Membro da Academia Brasileira de Letras aos 34 anos e deputado federal pelo Maranhão, nascido em Miritiba (hoje com o nome dele), perto do litoral maranhense, caladão, introvertido, feio, sem fumar, sem beber, não sei de nenhum outro escritor mais versátil e com tanta popularidade, nos últimos anos de sua vida torturada, ainda que sem nenhum livro traduzido para outra língua. Algumas das suas obras, porém, até provocaram na época uma enorme polêmica, psicografadas pelo médium Chico Xavier, então quase desconhecido.

Humberto, doente (irregularidade na hipófise e graves problemas urológicos), era o pássaro cego que faz da cegueira um motivo a mais para a beleza e a harmonia de seu canto. Morreu na mesa de cirurgia. O coração parou diante dos cinco médicos que tentaram salvá-lo. Um deles chegou a perguntar: “Estás com medo, nobre escritor?”. E Humberto, com humor-agonia, respondeu: “Claro, são cinco contra um...”.

Cresci lendo esse admirável operário de letras e com ele aprendi, em parte, o gosto da escrita límpida que alicia o leitor. Acho que seu Diário vale mais que as Memórias, que tantas emoções suscitaram. E ali estão, entre os 40 volumes que escreveu abrangendo poesias, contos, crônicas, memórias, crítica literária e artigos para jornais e revistas, algumas das páginas mais representativas do excepcional talento literário do escritor.

Em 12 de fevereiro de 1932, era assim que ele gemia, com a ponta da pena: “Eu me sinto sem saúde, sem dinheiro e sem uma afeição, a caminho da cegueira, tão profundamente desgraçado, que chego a encontrar uma espécie de volúpia na minha própria desgraça.”

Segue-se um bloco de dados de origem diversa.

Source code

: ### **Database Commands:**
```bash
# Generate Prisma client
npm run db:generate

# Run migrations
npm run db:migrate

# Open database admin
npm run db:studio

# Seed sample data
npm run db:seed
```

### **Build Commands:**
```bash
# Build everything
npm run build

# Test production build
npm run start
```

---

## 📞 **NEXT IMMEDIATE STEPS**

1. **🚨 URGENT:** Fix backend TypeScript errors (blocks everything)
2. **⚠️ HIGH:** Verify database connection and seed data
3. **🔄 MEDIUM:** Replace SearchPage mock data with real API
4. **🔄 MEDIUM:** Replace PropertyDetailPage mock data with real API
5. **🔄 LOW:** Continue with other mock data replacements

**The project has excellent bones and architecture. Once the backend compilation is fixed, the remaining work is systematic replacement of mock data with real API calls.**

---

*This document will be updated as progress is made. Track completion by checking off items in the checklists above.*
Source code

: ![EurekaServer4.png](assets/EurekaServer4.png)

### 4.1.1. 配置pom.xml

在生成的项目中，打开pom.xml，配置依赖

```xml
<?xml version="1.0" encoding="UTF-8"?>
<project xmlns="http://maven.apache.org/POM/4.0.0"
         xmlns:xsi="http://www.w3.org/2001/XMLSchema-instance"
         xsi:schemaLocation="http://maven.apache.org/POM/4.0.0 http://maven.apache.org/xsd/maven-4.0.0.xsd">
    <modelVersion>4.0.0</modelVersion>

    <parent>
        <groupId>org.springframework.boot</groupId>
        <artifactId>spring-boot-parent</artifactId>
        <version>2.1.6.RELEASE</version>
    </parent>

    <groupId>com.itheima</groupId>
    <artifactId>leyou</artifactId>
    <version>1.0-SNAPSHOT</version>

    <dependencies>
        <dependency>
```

Era o pássaro cego que já cantava ao cair da tarde.

E MAIS:

***** Enquanto Salvador Dali reconhecia que os seres que nos rodeiam estão muito mal pintados, Picasso apresentava a prova, transpondo-os para seus quadros mais famosos.

***** Li num desses contos infantis que os candidatos a empregos públicos, no país dos pigmeus, tinham de equilibrar-se numa corda, dando saltos. Ganhava o cargo quem pulasse mais alto, sem cair. E se adotássemos esse processo no Brasil?

***** Não demora muito, e não teremos mais crime contra a honra, os bons costumes, contra o próximo. Pela boca de um personagem, Dostoievski reconhece que, se Deus não existe, tudo é permitido.

***** Ao me ver amparado numa bengala e claudicando, por causa de uma queda do cavalo, o velho amigo me consola: “Vá por mim. Em matéria de doença, antes o varejo que o atacado.”

***** Uma leitora quer saber em que parte de “Dom Casmurro” aparece a forma completa do nome de Capitu. O nome é Capitulina e aparece, uma única vez, no capítulo XIV, quando a menina, já de namoro com o narrador, escreve o nome dele (Bento) e o dela, com um prego, no muro do quintal.

***** Se você tivesse de escolher entre um político criado por macacos ou um macaco criado por políticos para companheiro de dormitório, qual a opção? De mim, pediria um quarto separado.